Task requirements: When you copy the entries, match them exactly and omit the pictures.

The data:
=====

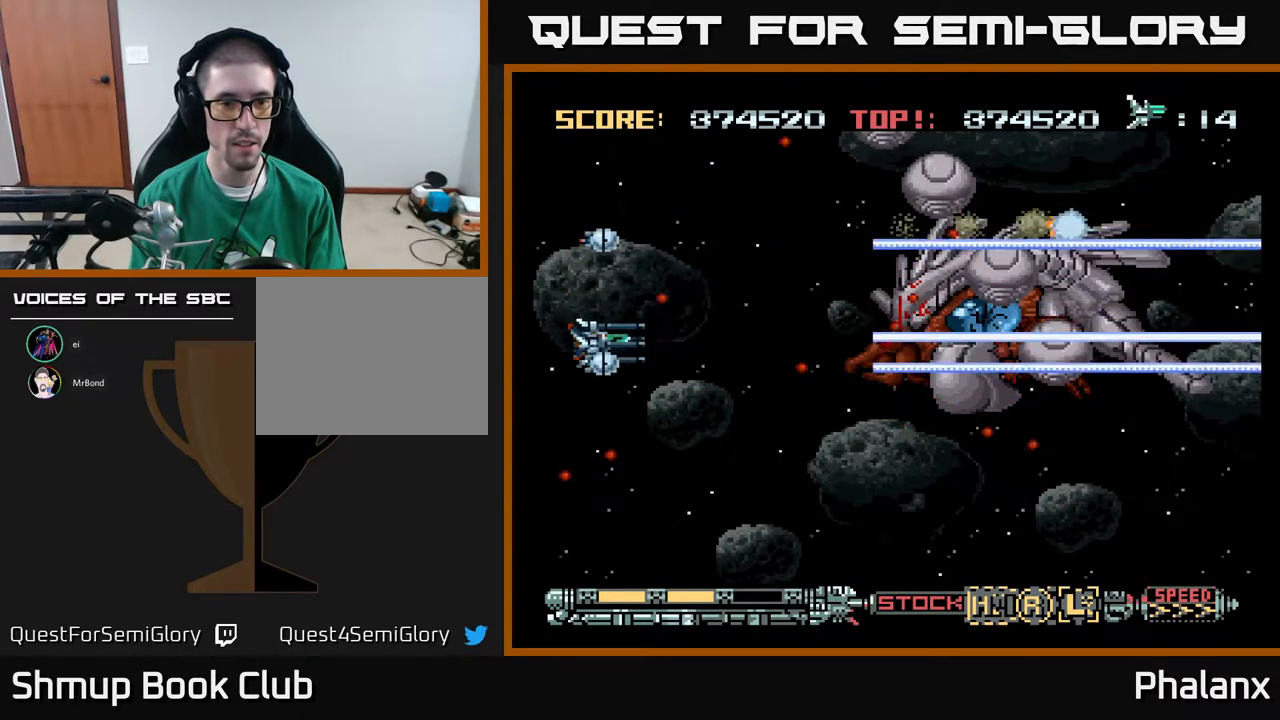
{"buttons": ["A"], "right_stick": "center", "events": []}
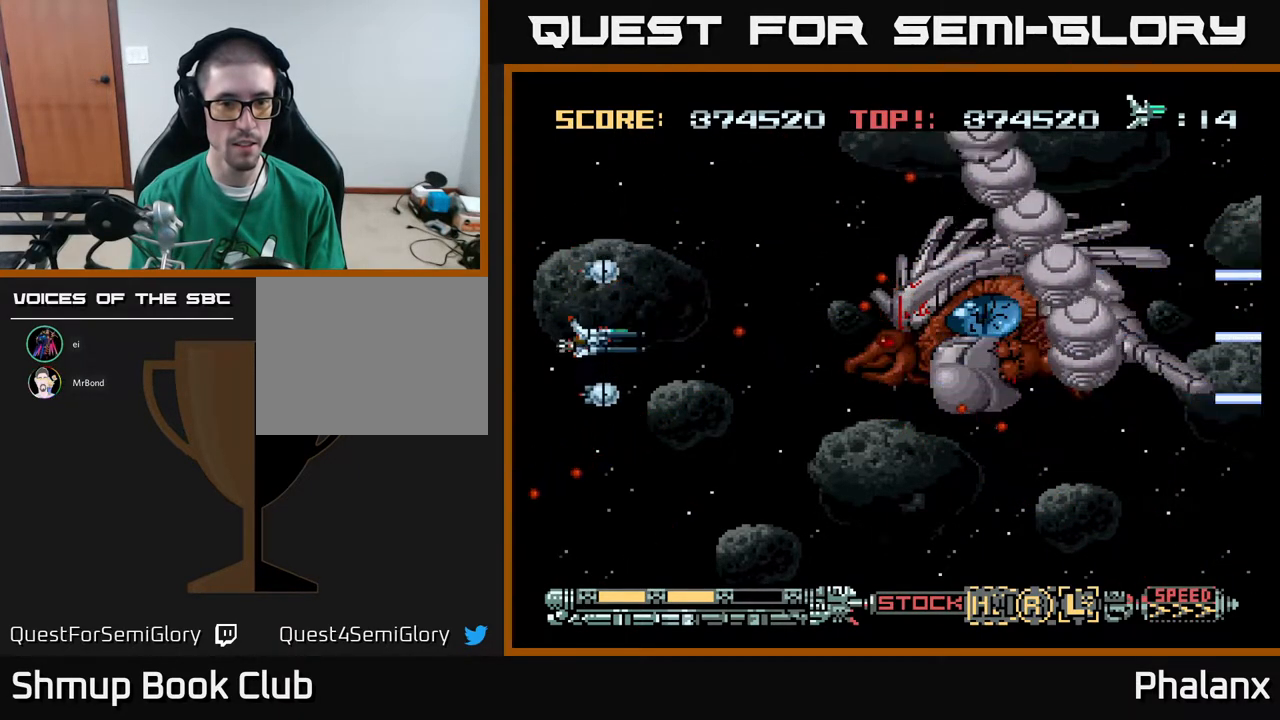
{"buttons": ["A", "DPAD_DOWN"], "right_stick": "center", "events": [[433, "DPAD_DOWN", "down"]]}
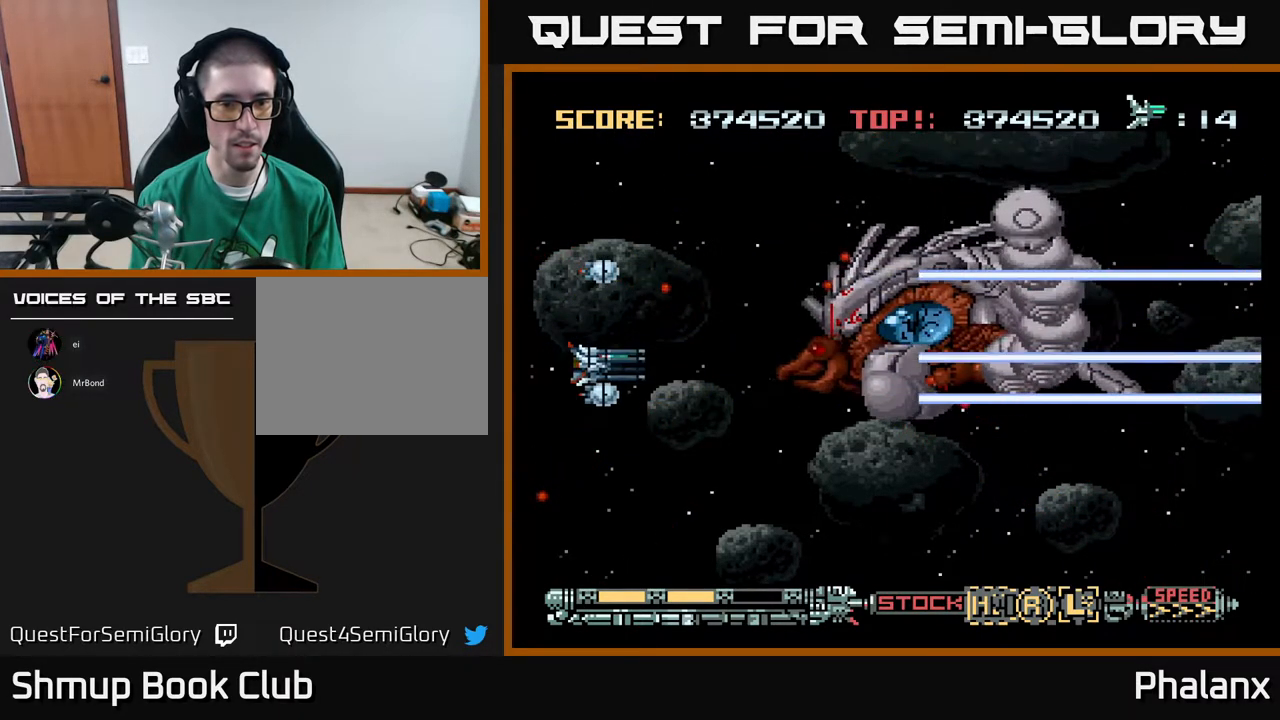
{"buttons": ["A", "DPAD_DOWN"], "right_stick": "center", "events": []}
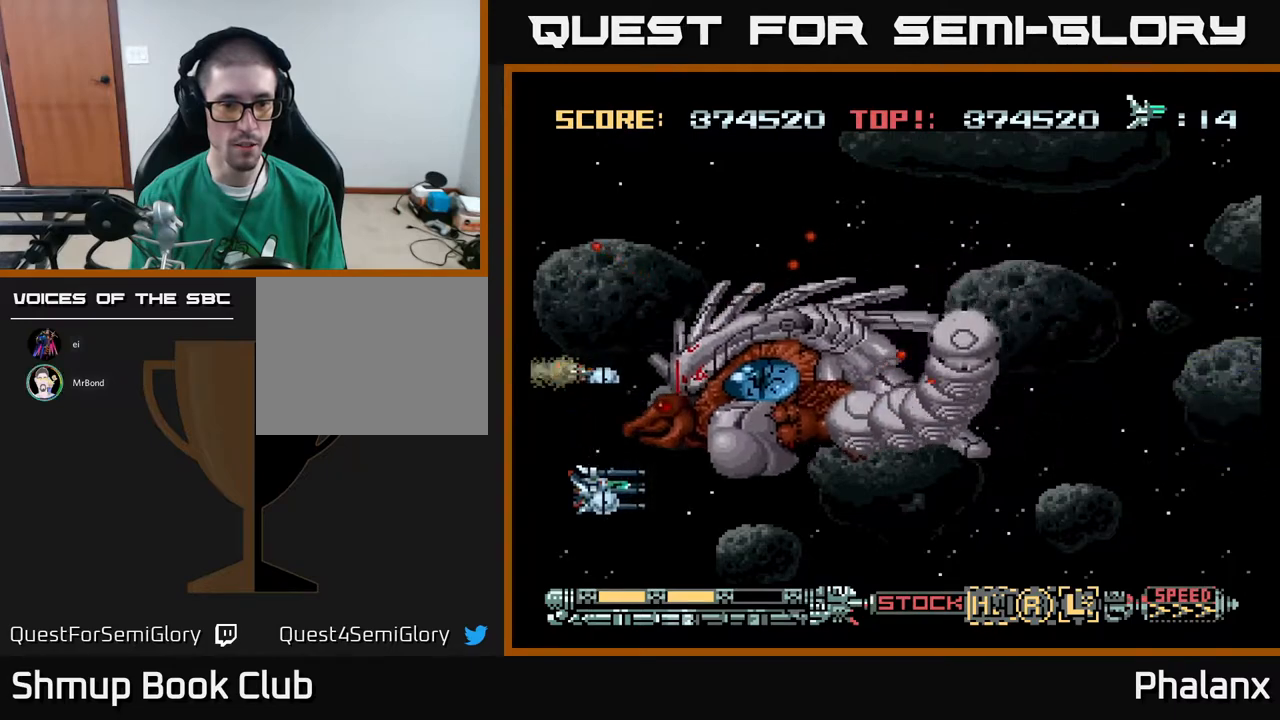
{"buttons": ["A", "DPAD_DOWN"], "right_stick": "center", "events": []}
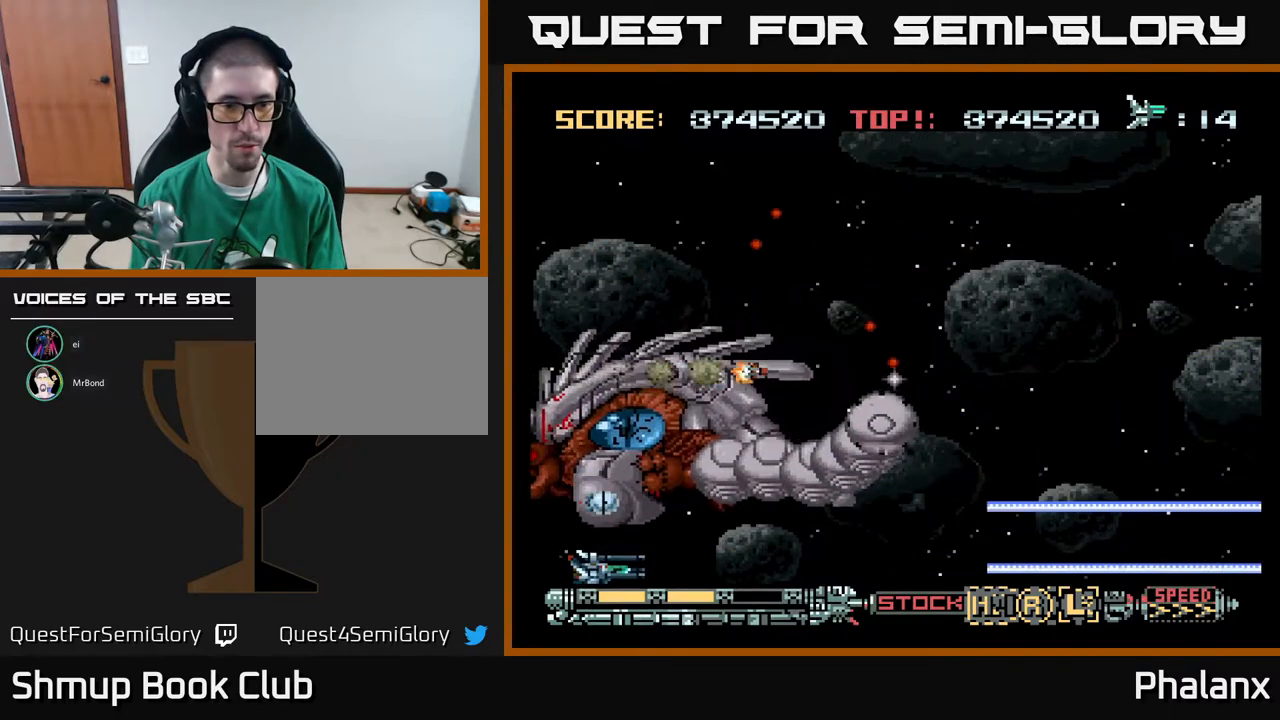
{"buttons": ["A"], "right_stick": "center", "events": [[100, "DPAD_DOWN", "up"]]}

=====

Exercise solution:
{"buttons": ["A"], "right_stick": "center", "events": []}
{"buttons": ["A", "DPAD_DOWN"], "right_stick": "center", "events": [[433, "DPAD_DOWN", "down"]]}
{"buttons": ["A", "DPAD_DOWN"], "right_stick": "center", "events": []}
{"buttons": ["A", "DPAD_DOWN"], "right_stick": "center", "events": []}
{"buttons": ["A"], "right_stick": "center", "events": [[100, "DPAD_DOWN", "up"]]}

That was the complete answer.